Aleix Ruiz-Falqués holds a PhD in Indian Studies from the University of Cambridge. He serves as Head of the Department of Pali and Languages at the Shan State Buddhist University in Taunggyi, Myanmar, and is a member of the Council of the Pali Text Society. His research focuses on Pali philology, textual criticism, medieval scholastic grammar, and hermeneutics. He edits the Journal of the Oxford Centre for Buddhist Studies and teaches Pali courses at multiple institutions including Hebrew University of Jerusalem, Universitat Autònoma de Barcelona, and Oxford. He recently founded an online platform for the study of ancient languages and cultures in Buddhism.
Ruiz-Falqués's core teaching draws on mindfulness of breathing, noting practice, body sweeping. The frame is early Buddhist teachings rooted in the Pali canon, but the language stays plain. Ruiz-Falqués doesn't lecture from height. The talks tend to think alongside whatever's actually present in the room. Recurring themes include sila, samadhi, and the four foundations of mindfulness. None of those get presented as abstract ideas. They're worked into the body, into ethics, into how a practitioner shows up in family life or at work, so that the dharma stops feeling like a separate compartment. There's a steady invitation in the talks to keep practice human-sized. Sit when you can, return when you've drifted, and trust that small consistent attention does more over the years than dramatic breakthroughs. Format-wise, Ruiz-Falqués teaches in online, and the tone moves easily between guided sittings, dharma talks, and Q&A. Questions tend to get answered the way they were asked, without being reframed into something cleaner. That alone tells you a lot about how the room feels.
Aleix Ruiz-Falqués holds a PhD in Indian Studies from the University of Cambridge. He serves as Head of the Department of Pali and Languages at the Shan State Buddhist University in Taunggyi, Myanmar, and is a member of the Council of the Pali Text Society. His research focuses on Pali philology, textual criticism, medieval scholastic grammar, and hermeneutics. He edits the Journal of the Oxford Centre for Buddhist Studies and teaches Pali courses at multiple institutions including Hebrew University of Jerusalem, Universitat Autònoma de Barcelona, and Oxford. He recently founded an online platform for the study of ancient languages and cultures in Buddhism. Aleix Ruiz-Falqués, PhD Indian Studies (University of Cambridge, UK). Currently serves as Head of the Department of Pali and Languages at the Shan State Buddhist University of Taunggyi (Myanmar). He is also a member of the Council of the Pali Text Society. His research focuses on Pali philology and textual criticism, as well as in medieval scholastic grammar and hermeneutics. He is the editor of the Journal of the Oxford Centre for Buddhist Studies and teaches Pali courses at several institutions such as Hebrew University of Jerusalem, Universitat Autònoma de Barcelona, Yogic Studies Online, and Oxford. He has recently founded an online platform for the study of ancient languages and cultures, including Buddhism. Ruiz-Falqués teaches across several communities, including Insight Meditation Center, Insight Retreat Center. That work sits within early Buddhist teachings rooted in the Pali canon, and the recurring concerns of Ruiz-Falqués's teaching, ethical foundation, steady attention, and the slow softening of habitual reactivity, echo the older texts without sounding distant from a 21st-century practitioner's life. What stands out across Ruiz-Falqués's talks isn't a single technique but a steadying tone. Practice is treated as something built slowly, in ordinary life, with care. There's room for the difficulties practitioners actually bring into the room, grief, restlessness, the body's complaints, family obligations, and the encouragement is consistent without being pushy.
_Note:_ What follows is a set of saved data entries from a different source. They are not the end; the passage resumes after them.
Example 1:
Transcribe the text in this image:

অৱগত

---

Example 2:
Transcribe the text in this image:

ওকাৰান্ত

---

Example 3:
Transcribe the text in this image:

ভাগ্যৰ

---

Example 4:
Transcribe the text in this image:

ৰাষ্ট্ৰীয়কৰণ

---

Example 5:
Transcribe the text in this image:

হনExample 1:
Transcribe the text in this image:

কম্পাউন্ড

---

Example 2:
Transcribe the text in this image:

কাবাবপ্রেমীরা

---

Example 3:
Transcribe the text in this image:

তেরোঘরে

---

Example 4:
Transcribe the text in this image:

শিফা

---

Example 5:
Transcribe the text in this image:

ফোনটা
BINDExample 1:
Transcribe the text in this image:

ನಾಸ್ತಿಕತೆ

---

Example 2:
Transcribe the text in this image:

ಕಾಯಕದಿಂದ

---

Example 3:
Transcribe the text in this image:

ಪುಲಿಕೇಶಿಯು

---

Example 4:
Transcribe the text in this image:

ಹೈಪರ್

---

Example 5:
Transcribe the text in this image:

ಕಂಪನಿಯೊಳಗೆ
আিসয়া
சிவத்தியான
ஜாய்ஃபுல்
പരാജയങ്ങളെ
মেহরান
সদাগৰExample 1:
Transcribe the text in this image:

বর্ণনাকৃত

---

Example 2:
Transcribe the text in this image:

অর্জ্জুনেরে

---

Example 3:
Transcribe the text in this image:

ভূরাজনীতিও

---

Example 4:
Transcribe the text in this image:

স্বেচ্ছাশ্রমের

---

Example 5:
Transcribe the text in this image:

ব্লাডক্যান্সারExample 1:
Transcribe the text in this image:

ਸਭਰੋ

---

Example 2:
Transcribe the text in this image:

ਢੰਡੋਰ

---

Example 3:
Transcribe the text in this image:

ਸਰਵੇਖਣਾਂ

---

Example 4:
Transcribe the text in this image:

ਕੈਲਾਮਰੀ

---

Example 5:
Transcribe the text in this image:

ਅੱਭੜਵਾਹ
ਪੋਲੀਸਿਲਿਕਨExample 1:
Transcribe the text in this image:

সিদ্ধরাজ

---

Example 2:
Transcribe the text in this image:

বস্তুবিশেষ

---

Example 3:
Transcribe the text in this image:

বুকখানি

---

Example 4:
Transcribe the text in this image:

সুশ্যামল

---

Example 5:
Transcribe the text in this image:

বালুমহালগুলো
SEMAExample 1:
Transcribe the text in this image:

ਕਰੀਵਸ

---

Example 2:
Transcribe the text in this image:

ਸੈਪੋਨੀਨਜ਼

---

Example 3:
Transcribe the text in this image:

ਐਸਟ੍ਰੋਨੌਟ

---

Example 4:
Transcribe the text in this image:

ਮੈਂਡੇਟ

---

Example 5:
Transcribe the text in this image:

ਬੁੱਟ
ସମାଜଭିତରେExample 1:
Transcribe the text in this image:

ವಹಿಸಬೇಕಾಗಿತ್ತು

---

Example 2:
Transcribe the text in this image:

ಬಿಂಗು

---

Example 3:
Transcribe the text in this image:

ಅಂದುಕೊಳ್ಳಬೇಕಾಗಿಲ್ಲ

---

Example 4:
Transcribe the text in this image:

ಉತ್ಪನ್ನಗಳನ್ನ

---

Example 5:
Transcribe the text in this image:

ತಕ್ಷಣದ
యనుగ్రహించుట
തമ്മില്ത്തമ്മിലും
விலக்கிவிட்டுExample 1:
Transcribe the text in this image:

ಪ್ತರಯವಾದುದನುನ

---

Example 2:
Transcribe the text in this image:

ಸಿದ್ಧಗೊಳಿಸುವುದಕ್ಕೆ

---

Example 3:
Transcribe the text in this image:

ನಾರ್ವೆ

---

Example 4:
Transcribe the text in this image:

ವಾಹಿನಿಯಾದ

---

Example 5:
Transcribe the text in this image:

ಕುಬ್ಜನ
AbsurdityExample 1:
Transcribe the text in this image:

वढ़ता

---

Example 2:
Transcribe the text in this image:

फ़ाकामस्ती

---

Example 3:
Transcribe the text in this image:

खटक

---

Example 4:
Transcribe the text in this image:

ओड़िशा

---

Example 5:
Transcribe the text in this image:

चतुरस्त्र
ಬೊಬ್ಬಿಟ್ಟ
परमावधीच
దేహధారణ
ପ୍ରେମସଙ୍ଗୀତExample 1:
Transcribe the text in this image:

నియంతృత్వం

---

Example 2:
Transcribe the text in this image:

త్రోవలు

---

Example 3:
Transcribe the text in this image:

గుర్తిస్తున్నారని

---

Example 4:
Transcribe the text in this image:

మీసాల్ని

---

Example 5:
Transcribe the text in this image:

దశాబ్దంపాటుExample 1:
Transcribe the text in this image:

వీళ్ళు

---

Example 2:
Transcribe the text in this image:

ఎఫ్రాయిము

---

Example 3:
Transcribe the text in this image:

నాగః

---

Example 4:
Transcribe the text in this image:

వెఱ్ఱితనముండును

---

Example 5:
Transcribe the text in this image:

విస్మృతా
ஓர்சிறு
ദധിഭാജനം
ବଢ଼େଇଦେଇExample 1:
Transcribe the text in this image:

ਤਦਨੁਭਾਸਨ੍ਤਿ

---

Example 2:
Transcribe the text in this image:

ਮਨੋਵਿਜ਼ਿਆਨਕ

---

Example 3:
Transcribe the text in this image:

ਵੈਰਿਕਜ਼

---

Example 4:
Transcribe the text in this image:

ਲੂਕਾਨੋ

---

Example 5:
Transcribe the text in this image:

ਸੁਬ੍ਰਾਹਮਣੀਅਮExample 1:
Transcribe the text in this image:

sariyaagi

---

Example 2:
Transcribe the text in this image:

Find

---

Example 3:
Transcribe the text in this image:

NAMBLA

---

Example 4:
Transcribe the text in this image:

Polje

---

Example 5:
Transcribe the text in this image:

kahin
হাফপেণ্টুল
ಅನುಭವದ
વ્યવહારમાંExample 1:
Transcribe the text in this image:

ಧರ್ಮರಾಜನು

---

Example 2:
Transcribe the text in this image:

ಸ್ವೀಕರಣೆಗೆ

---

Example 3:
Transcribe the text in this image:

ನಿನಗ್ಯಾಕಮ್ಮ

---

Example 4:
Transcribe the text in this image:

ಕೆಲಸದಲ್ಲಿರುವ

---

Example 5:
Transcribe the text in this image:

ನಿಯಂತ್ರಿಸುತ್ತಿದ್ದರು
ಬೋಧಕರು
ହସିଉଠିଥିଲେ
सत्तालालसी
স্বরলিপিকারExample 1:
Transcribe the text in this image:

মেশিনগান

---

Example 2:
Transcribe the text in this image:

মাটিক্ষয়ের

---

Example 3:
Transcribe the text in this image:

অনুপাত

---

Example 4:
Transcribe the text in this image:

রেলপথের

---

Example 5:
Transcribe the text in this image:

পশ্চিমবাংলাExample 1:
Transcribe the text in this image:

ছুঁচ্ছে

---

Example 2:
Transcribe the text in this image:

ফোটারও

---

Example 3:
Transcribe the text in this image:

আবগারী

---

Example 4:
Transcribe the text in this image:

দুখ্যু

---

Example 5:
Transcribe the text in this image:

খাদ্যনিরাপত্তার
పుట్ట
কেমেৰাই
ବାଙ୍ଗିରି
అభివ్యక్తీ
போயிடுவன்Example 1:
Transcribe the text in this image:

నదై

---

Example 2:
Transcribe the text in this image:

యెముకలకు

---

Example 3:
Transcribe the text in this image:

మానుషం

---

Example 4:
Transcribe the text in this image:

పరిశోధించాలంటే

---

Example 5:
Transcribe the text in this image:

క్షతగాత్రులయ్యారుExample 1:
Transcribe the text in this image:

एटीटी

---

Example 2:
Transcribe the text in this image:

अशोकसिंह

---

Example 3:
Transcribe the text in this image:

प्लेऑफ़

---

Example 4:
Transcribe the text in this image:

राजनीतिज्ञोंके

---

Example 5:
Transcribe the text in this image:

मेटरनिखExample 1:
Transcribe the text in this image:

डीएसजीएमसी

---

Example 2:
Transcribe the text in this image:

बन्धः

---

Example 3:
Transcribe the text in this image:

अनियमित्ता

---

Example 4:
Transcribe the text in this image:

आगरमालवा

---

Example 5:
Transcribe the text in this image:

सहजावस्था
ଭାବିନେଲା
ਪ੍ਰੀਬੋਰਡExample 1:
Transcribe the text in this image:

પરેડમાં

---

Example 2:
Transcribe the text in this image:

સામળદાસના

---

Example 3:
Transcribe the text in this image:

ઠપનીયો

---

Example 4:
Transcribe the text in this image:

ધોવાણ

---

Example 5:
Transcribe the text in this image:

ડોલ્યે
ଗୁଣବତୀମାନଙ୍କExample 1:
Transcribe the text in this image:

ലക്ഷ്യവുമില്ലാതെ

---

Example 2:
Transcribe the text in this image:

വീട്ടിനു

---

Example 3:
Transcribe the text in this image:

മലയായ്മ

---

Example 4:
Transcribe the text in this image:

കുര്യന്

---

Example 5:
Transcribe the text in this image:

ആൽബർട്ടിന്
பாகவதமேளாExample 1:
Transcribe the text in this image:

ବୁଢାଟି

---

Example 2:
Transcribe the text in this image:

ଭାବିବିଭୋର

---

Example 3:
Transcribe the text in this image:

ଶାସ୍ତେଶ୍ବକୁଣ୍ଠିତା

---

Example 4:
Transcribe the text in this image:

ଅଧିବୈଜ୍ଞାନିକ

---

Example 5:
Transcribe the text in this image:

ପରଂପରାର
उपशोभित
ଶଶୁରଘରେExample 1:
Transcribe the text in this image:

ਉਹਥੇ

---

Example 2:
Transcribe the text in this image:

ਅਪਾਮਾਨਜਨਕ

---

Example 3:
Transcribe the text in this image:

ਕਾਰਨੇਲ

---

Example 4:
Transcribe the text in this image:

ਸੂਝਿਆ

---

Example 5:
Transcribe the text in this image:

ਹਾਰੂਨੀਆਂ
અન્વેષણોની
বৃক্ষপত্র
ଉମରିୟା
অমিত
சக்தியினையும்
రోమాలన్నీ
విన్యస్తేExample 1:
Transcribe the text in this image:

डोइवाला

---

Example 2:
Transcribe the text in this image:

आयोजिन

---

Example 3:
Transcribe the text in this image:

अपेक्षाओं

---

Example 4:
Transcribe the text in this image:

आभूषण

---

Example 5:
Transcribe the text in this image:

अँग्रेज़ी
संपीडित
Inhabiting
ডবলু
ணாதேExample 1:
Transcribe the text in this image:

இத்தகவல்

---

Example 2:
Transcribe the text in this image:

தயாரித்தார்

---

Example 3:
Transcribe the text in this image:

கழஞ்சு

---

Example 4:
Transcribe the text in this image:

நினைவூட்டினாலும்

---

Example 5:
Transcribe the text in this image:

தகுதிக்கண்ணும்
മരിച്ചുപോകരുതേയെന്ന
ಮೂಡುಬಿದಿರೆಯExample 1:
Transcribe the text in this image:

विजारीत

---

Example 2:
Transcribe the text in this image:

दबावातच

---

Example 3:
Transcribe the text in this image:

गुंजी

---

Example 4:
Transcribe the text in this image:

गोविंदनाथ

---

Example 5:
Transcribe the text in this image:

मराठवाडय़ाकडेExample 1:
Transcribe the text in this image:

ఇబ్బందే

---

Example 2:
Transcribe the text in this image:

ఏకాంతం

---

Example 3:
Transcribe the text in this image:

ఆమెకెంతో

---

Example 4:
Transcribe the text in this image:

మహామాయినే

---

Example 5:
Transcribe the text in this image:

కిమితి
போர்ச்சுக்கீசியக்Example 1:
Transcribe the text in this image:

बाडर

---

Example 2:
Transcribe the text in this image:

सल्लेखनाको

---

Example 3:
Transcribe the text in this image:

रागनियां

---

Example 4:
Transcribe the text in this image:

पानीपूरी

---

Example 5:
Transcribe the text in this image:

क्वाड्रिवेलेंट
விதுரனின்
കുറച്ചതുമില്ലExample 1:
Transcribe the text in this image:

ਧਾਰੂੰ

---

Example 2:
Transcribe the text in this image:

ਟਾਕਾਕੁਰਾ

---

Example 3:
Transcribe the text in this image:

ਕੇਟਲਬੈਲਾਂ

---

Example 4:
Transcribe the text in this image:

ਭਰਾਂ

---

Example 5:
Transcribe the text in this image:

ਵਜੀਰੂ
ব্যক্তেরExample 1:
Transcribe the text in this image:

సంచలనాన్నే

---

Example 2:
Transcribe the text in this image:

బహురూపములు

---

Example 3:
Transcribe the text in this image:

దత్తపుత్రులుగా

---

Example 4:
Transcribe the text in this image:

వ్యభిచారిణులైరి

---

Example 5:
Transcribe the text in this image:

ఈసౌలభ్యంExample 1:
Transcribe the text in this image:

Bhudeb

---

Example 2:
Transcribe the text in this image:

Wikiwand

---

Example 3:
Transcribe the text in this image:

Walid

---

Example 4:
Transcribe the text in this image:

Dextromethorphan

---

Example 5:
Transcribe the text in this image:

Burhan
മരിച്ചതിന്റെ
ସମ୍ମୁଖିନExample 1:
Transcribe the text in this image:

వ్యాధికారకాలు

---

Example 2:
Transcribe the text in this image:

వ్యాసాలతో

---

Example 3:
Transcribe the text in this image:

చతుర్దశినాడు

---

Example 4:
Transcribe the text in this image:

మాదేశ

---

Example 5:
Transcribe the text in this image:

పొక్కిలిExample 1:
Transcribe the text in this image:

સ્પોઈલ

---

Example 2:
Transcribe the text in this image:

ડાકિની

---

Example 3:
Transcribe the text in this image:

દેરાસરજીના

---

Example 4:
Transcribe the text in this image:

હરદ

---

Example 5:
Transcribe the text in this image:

Ruiz-Falqués teaches within early Buddhist teachings rooted in the Pali canon. Current affiliations include Insight Meditation Center, Insight Retreat Center. The lineage shows up less in titles than in the way Ruiz-Falqués talks about practice, with steady reference to the older Buddhist vocabulary while keeping the door open for people who've never read a sutra. Whether that framing lands as monastic or lay depends on the specific talk, but the consistent thread is care for the form without letting the form become the point.
Sitting with Ruiz-Falqués, you can expect grounded instruction in mindfulness of breathing, with space to ask questions and bring whatever's actually showing up in your practice. Online sessions tend to keep the same shape, shorter sits, a talk, and time for Q&A, in a format that's accessible from home. The teaching voice is steady. Ruiz-Falqués won't push you past your edge, and there's a clear preference for slow, sustainable practice over breakthrough chasing. Bring a notebook if you like, or don't. Either way, you'll be met where you are.